A 1.6 l stainless steel reactor vessel equipped with a helical stirrer and a heating/cooling control unit was heated to 110° C. at a nitrogen flow rate of 100 g/h for 2 hours. After that, the reactor was pressure purged with nitrogen, followed by a purge with ethylene. This purging cycle was repeated three times.

The reactor was then cooled to 88° C. under ethylene pressurised to 10 bar. After venting, 4 ml of AXION® PA 4276 was added via a cocatalyst injection pump. Nitrogen was introduced to maintain a nitrogen pressure of 8 bar. Ethylene and 1-hexene with given molar ratio as in the table below were then introduced to the reactor under control of mass flow parameters to maintain the total pressure of ethylene and 1-hexene in the reactor of 10 bar. Upon reaching a stable level of temperature and pressure, 80 mg of the catalyst system was injected via a catalyst injection pump and the reaction started. After 1 hour, the ethylene and 1-hexene supplies were discontinued and the reactor was cooled to 40° C. The reactor was opened after venting. The polyethylene product was collected to a sample tray and dried at ambient temperature under atmospheric pressure.
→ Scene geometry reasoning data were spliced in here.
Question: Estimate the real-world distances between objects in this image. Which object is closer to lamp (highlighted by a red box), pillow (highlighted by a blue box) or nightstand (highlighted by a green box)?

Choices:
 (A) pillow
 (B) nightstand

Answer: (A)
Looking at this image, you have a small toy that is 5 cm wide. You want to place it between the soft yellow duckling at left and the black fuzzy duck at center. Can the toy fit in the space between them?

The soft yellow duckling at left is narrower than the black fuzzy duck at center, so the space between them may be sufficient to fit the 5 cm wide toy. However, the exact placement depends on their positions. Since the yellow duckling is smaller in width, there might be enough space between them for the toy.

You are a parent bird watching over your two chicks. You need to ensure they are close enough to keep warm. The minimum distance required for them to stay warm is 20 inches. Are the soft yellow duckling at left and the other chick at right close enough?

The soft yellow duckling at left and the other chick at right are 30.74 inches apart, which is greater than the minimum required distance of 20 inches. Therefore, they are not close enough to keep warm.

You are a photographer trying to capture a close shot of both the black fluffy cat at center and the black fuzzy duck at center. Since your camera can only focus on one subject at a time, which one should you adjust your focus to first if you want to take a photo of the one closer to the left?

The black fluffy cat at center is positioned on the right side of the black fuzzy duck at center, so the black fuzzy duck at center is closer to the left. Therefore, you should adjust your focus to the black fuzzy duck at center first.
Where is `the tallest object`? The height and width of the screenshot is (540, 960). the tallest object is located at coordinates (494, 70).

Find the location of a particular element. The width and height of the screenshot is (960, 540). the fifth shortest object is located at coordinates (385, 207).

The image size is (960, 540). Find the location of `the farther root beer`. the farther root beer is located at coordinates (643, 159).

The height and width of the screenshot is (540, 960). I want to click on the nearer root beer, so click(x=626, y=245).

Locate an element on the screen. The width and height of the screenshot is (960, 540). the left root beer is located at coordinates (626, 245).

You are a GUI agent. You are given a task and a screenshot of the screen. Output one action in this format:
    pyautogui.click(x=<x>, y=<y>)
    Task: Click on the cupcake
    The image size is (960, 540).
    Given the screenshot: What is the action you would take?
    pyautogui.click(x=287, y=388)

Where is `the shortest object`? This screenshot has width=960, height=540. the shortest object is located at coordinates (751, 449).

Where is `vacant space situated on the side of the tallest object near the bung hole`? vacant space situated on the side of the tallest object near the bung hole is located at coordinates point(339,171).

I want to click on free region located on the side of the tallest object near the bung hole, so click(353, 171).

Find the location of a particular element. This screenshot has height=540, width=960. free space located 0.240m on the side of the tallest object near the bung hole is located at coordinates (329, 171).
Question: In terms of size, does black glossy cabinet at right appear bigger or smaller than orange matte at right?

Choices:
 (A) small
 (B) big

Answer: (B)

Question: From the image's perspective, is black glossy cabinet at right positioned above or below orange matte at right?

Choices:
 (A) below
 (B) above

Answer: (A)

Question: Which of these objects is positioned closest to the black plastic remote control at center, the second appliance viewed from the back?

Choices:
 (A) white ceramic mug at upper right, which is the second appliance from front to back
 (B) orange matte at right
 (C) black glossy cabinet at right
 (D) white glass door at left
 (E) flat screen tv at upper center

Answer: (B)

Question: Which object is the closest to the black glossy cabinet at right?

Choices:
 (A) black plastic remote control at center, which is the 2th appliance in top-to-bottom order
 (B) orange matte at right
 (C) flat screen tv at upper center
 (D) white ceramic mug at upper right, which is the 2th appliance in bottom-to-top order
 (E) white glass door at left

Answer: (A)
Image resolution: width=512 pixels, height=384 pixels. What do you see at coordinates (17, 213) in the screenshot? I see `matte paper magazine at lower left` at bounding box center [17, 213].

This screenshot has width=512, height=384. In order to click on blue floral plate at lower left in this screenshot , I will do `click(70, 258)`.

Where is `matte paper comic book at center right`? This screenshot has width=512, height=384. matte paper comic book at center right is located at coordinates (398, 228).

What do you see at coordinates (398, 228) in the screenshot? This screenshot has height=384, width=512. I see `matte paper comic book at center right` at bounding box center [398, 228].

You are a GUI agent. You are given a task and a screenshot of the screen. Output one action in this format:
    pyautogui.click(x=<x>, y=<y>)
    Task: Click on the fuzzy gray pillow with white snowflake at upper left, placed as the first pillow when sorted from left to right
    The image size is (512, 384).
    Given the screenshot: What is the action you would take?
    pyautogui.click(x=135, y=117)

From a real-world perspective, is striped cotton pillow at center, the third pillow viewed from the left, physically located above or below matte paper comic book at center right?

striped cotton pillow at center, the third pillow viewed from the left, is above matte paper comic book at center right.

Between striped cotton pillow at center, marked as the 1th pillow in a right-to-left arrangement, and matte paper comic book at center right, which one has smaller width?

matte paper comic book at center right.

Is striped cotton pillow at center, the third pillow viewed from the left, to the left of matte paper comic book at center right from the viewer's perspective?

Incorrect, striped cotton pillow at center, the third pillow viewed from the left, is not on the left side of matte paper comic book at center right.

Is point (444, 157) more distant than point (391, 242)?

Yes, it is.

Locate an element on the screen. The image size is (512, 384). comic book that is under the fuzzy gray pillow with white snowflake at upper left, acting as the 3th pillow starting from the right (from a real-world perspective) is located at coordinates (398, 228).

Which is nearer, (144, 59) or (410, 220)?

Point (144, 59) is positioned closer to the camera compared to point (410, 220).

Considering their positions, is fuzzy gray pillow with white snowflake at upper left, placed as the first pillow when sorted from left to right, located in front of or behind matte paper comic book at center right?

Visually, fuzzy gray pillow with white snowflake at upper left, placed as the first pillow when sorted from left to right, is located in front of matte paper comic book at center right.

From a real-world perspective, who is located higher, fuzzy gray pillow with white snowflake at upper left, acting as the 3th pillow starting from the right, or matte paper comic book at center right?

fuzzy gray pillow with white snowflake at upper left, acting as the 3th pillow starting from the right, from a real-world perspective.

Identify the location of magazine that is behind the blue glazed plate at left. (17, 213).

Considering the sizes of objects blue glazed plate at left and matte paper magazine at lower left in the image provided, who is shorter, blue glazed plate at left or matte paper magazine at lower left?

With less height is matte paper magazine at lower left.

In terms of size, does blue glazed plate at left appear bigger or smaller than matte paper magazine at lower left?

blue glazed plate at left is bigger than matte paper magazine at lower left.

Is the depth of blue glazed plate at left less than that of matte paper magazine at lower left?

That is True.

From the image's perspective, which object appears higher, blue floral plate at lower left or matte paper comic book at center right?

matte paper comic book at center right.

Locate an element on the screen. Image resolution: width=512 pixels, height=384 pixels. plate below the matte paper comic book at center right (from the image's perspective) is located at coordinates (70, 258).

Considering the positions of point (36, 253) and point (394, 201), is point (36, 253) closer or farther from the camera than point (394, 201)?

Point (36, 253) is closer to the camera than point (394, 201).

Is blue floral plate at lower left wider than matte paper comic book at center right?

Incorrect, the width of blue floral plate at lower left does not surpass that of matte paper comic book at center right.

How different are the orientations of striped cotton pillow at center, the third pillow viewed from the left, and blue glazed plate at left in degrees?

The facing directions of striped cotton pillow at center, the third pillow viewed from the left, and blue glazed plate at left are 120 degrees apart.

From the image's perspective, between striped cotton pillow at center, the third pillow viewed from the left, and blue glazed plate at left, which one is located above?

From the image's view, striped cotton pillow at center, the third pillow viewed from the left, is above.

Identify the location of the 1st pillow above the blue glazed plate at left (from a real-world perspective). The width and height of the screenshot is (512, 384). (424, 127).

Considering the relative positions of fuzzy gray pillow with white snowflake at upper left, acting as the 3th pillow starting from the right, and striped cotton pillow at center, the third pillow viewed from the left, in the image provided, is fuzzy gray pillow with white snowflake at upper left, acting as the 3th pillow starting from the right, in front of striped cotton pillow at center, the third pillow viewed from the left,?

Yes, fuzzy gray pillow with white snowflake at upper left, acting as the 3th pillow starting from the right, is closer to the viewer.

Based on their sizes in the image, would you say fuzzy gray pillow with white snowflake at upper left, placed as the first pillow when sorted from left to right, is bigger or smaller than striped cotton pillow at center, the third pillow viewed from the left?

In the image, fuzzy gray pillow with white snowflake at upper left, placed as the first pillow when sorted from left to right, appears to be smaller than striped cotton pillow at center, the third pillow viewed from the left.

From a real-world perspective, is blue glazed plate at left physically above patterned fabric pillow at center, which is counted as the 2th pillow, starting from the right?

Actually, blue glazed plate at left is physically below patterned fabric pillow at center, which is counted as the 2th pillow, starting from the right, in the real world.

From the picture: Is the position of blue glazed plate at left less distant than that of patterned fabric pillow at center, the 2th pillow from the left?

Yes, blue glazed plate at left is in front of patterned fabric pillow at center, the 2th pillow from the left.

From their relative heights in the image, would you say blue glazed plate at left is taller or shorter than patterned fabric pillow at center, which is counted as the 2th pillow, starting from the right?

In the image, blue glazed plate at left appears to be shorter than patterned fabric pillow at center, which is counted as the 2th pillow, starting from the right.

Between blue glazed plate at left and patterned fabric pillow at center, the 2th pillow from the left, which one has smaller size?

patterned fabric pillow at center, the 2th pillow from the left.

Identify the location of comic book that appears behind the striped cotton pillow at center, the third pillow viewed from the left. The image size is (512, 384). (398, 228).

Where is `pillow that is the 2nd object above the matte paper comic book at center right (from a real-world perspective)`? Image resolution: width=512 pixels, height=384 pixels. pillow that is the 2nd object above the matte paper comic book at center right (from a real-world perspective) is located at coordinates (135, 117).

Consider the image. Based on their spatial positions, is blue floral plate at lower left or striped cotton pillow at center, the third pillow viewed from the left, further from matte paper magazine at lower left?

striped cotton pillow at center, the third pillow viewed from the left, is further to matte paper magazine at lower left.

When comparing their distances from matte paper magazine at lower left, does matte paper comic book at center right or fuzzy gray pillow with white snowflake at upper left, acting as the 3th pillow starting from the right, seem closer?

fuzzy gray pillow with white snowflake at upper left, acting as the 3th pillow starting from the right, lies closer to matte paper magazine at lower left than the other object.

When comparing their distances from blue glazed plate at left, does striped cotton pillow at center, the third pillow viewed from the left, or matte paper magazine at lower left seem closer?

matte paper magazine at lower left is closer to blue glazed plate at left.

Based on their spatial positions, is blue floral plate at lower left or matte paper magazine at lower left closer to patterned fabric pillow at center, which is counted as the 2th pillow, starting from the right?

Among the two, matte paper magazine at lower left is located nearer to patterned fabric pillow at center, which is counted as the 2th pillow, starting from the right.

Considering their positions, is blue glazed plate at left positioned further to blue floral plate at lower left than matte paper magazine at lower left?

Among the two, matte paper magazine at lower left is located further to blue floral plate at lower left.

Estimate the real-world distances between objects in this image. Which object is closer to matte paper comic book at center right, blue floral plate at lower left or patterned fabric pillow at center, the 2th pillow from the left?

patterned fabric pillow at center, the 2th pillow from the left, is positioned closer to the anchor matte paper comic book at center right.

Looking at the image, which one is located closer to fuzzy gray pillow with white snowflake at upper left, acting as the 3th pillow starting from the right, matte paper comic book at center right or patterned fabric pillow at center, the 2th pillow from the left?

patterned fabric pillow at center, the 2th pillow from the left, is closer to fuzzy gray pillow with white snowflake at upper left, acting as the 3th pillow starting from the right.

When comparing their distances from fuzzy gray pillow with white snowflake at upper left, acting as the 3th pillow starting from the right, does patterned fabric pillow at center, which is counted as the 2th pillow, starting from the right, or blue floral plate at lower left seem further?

Experiment	Catalyst	C6/C2	Productivity	BD	Density	Mn	Mw	Mw/Mn

D13	A1	0	297	0.238	0.9476	90	270	3.00
D14	A1	0.01	255	0.250	0.9338	102	351	3.45
D15	A1	0.015	336	0.282	0.9256	88	289	3.27
D16	A3	0	479	0.274	0.9461	88	231	2.61
D17	A3	0.01	508	0.304	0.935	79	215	2.71
D18	A3	0.015	476	0.303	0.9283	73	204	2.79
D19	A4	0	491	0.314	0.9471	84	237	2.84
D20	A4	0.01	535	0.341	0.9338	77	223	2.91
D21	A4	0.015	554	0.315	0.9261	78	230	2.94
D22	B1	0	316	0.297	0.9494	81	243	2.99
D23	B1	0.01	294	0.318	0.9345	104	338	3.25
D24	B1	0.015	427	0.353	0.9254	83	273	3.29
D25*	B3	0	612	0.332	0.9432	92	268	2.93
D26*	B3	0.01	577	0.351	0.9343	81	240	2.97
D27*	B3	0.015	715	0.360	0.9279	78	221	2.83
D28*	B4	0	998	0.356	0.9447	76	224	2.95
D29*	B4	0.01	941	0.379	0.9348	71	216	3.05
D30*	B4	0.015	951	0.375	0.9277	64	197	3.10
D31	C1	0	329	0.324	0.9496	75	221	2.94
D32	C1	0.01	369	0.361	0.9420	86	325	3.78
D33	C1	0.015	451	0.388	0.9253	75	258	3.43
D34*	C3	0	486	0.268	0.9471	106	330	3.12
D35*	C3	0.01	540	0.288	0.9446	75	324	4.32
D36*	C3	0.015	595	0.347	0.9288	96	335	3.50
D37*	C4	0	921	0.333	0.9469	76	250	3.27
D38*	C4	0.01	1017	0.386	0.9339	70	247	3.54
D39*	C4	0.015	1078	0.419	0.9274	67	220	3.30

Wherein the concepts in this table are as defined in the section relating to the homopolymerisation experiments, except that:

• • C6/C2 is the molar ratio of 1-hexene to ethylene in the reactor feed; and
  • Density is the density of the polyethylene product, as determined in accordance with ASTM D1505-18.
    *In the experiments D25-D30 and D34-D39, the quantity of catalyst system that was supplied was 40 mg, to prevent lump formation in the reactor and reactor overheating, caused by the high catalyst productivity.